03 :: | Siapa

208 35 15
                                    

Suasana didalam kantin begitu ramai. Dengan candaan dan gelak tawa para murid yang menikmati makan siang mereka. Hanya satu meja yang tampak begitu tenang diantara meja-meja yang lain. Itu meja yang dipakai oleh Jinyoung, Byounggon, Seunghun dan Hyunsuk. Kebiasaan mereka makan dengan tenang tentu menjadi pencerminan jika ke empat remaja itu hidup di lingkungn yang tak biasa. Yaitu lingkungan istana. Tempat dimana sopan santun dan adat istiadat begitu di junjung setinggi-tingginya.

"Sepertinya anda lupa, ya? Seorang raja... Setidaknya memiliki pangkat sersan satu di kemiliteran... Dengan kaki kiri saja... Memang bisa?"

Berkali-kali Jinyoung memikirkan kalimat yang ia dengar dari Yonghee. Keningnya berkerut memahami ada yang janggal disini.

'Dengan kaki kiri saja?' Jinyoung mengemut ujung sumpit yang ia gunakan untuk makan. Pikirannya masih berputar-putar entah kemana setelah mencoba mendalami kalimat itu.

"Byounggon-ah." panggilnya pada anak lelaki yang sedang duduk tenang menikmati makanannya.

"Eung?" ia menegakkan pandangannya. Melihat Jinyoung yang tampak begitu serius melihatnya.

"Kalau misalkan ada rakyat yang mengetahui tentang peraturan kerajaan paling intim... Berarti bagaimana?" tanyanya.

"Peraturan paling intim? Semacam peraturan untuk dayang atau pengawal begitu?" Byounggon meletakkan sendoknya ke atas nampan. Memperhatikan Jinyoung sama seriusnya.

"Lebih dari itu... Semacam... Ah, tempat pengasingan, jika ada satu saja rakyat yang tau, bagaimana?"

Byounggon mengedikkan bahunya. Kembali mengangkat sendoknya dari nampan. "rasanya mustahil bagi seorang rakyat yang mengetahui hal seperti itu dengan sendirinya... Kecuali jika dia memiliki hubungan sangat dekat dengan istana. Tapi jika memang itu karena keteledoran pengabdi istana atau terlanjur dia tau... Maka orang itu sudah harus wajib mengabdi di istana agar tidak semakin meluas lagi." jelasnya yang kemudian dilanjutkan dengan memakan makanannya.

"Lalu bagaimana kalau dia tidak mau mengabdi?"

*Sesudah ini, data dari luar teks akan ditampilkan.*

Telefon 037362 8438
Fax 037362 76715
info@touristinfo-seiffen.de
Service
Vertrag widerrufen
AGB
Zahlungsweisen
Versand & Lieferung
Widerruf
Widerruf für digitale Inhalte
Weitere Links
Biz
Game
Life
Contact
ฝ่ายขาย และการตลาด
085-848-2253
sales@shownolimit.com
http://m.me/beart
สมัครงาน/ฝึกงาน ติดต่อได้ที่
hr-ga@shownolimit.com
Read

"Hukum pasung atau hukum mati." jawab Byounggon seketika. Ia kemudian mengerutkan keningnya. Merasa ada yang di sembunyikan pangerannya.

"Kau baru saja mengatakan rahasia kerajaan? Pada siapa?" Byounggon menyipitkan kedua matanya. Menginterogasi pangerannya.

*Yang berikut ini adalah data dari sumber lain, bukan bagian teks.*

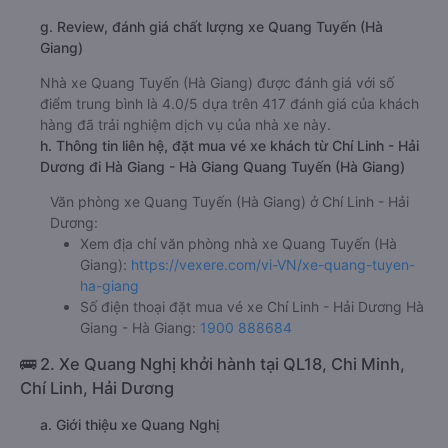
g. Review, đánh giá chất lượng xe Quang Tuyến (Hà
Giang)
Nhà xe Quang Tuyến (Hà Giang) được đánh giá với số
điểm trung bình là 4.0/5 dựa trên 417 đánh giá của khách
hàng đã trải nghiệm dịch vụ của nhà xe này.
h. Thông tin liên hệ, đặt mua vé xe khách từ Chí Linh - Hải
Dương đi Hà Giang - Hà Giang Quang Tuyến (Hà Giang)
Văn phòng xe Quang Tuyến (Hà Giang) ở Chí Linh - Hải
Dương:
Xem địa chỉ văn phòng nhà xe Quang Tuyến (Hà
Giang):
https://vexere.com/vi-VN/xe-quang-tuyen-
ha-giang
Số điện thoại đặt mua vé xe Chí Linh - Hải Dương Hà
Giang - Hà Giang:
1900 888684
🚌 2. Xe Quang Nghị khởi hành tại QL18, Chi Minh,
Chí Linh, Hải Dương
a. Giới thiệu xe Quang Nghị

"Tidak... Kebetulan bahasan itu menarik untukku." Jinyoung menunduk. kembali memakan makanannya dengan tenang. Walau sebenarnya pikirannya tak setenang tubuhnya.

∆∆∆

Jinyoung memasuki mobilnya dengan tenang. Beberapa orang murid memanggilnya untuk menyapa dan ia hanya memasang senyuman, baru kemudian ia benar-benar memasuki kendaraannya. Selama ini, memang banyak anak perempuan dan beberapa anak laki-laki yang mengidolakannya sebagai satu-satunya murid berdarah biru di sekolah. Namun seperti yang mereka yakini, mereka tak boleh mengacau pada pewaris tahta. Jadi mereka hanya akan menjaga jarak sejauh itu.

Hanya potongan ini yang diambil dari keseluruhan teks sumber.